[TEXTE]
Désormais, il n’est pas rare de voir un actionnariat détenu par un collectif organisé sous forme d’institution sans but lucratif (ISBL) dans le but de servir une cause d’utilité sociale, voire d’intérêt général1. Décryptage de ce qui pourrait être l’entreprise du futur.
Actuellement en pleine mutation, le concept d’entrepreneuriat subit de plein fouet la montée en puissance du secteur de l’économie sociale et solidaire (ESS), symbolisée par la promulgation récente de la loi du 31 juillet 20142.
Créer une filiale commerciale pour optimiser ses ressources lucratives .
Pour un certain nombre d’associations, créer une filiale commerciale est devenu une nécessité. D’abord, parce qu’elles disposent d’un savoir-faire spécifique leur permettant de vendre des biens ou, le plus souvent, des prestations de service sur le marché concurrentiel (exemples : une association œuvrant dans le domaine de la prévention du VIH par la commercialisation de la mise en place de plateformes d’écoute téléphonique ou encore un syndicat local professionnel par l’exploitation d’une activité de voyage). Ensuite, parce que le chiffre d’affaires3 généré par ce secteur lucratif dépasse le seuil de franchise commerciale de 60 540 euros par année civile4 et/ou risque de devenir prépondérant5 sur le plan fiscal. Enfin, parce que ces associations souhaitent conserver leur qualité d’organisme non assujetti aux impôts commerciaux – impôt sur les sociétés (IS), taxe sur la valeur ajoutée (TVA), contribution économique territoriale (CET) – pour préserver leur cœur de métier du risque de globalisation fiscale.

[ÉNONCÉ 1]
Selon le texte sur les filiales commerciales des associations, quel est le montant du seuil de franchise commerciale ?
[ÉNONCÉ 2]
Recopiez à l'identique le passage du texte sur les filiales commerciales des associations, de « Actuellement en pleine » à « ressources lucratives . ».
Les données ne servent pas pour cet exercice.

[DONNÉES ENREGISTRÉES]
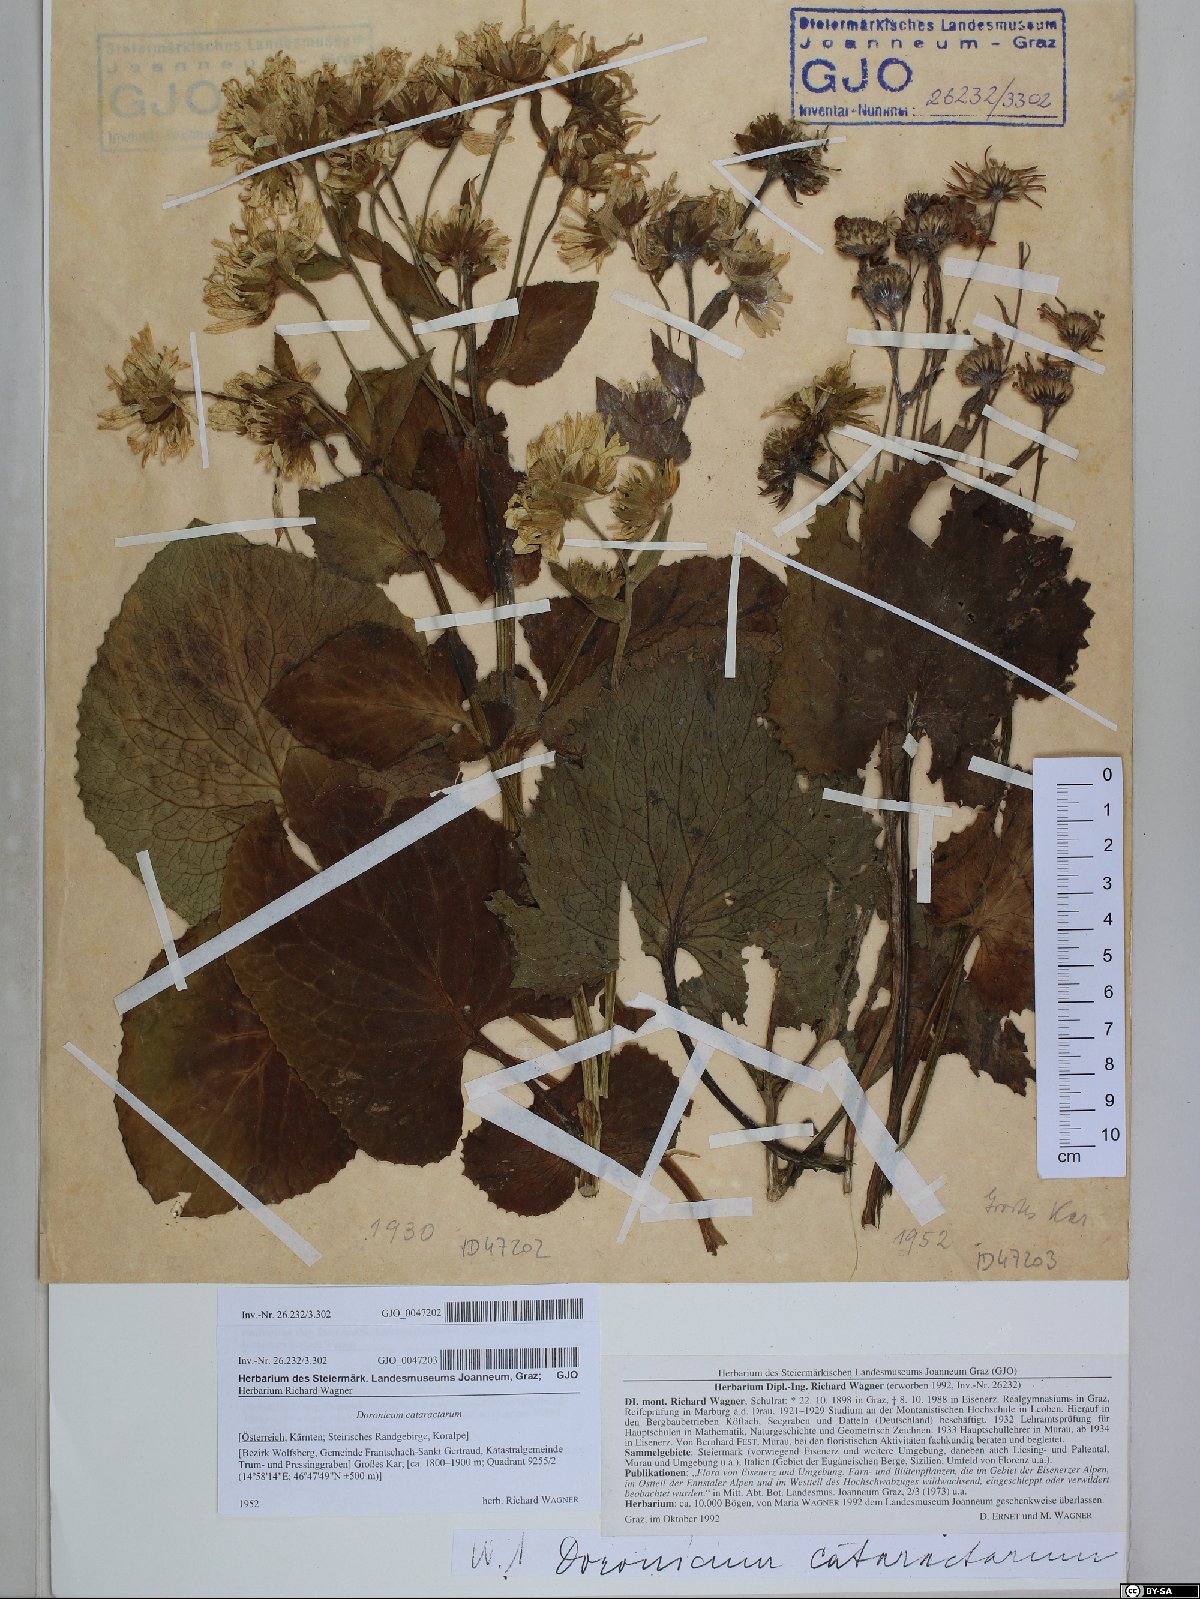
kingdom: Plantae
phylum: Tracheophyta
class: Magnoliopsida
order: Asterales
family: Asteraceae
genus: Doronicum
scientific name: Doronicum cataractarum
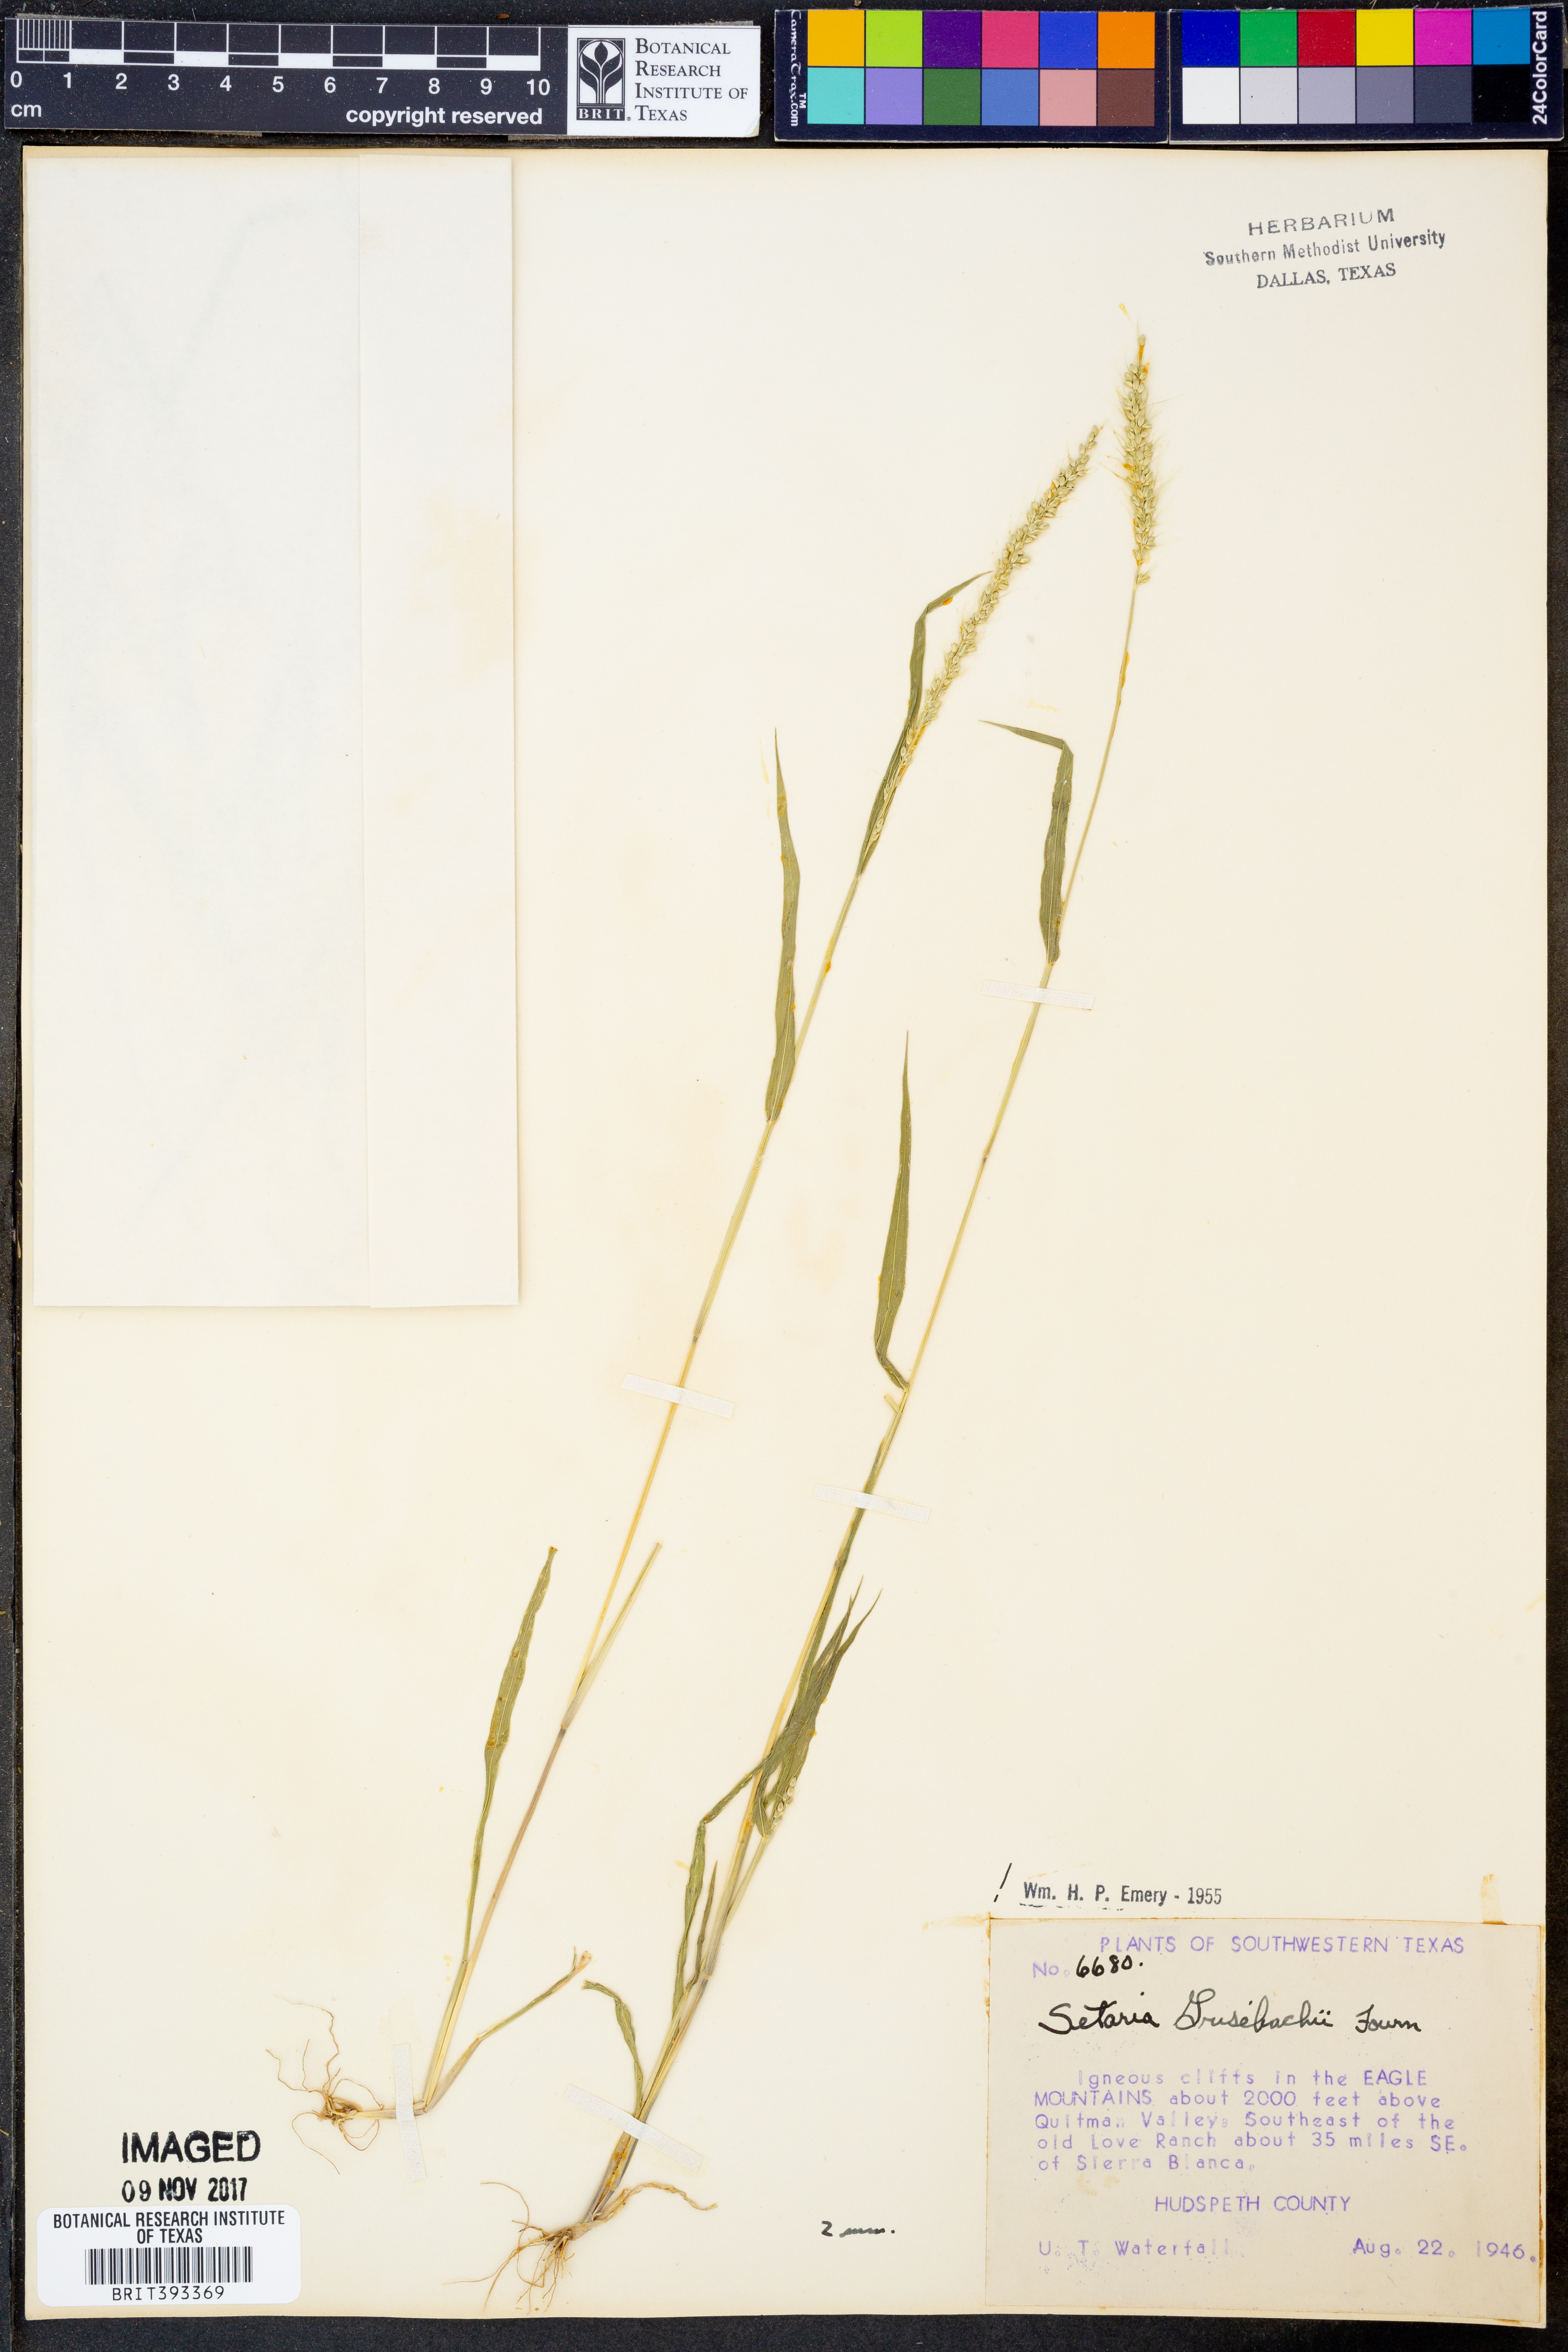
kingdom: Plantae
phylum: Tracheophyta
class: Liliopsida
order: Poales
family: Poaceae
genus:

[CORRIGÉ COMPLET 1]
60 540 euros par année civile.

[CORRIGÉ COMPLET 2]
Actuellement en pleine mutation, le concept d’entrepreneuriat subit de plein fouet la montée en puissance du secteur de l’économie sociale et solidaire (ESS), symbolisée par la promulgation récente de la loi du 31 juillet 20142.
Créer une filiale commerciale pour optimiser ses ressources lucratives .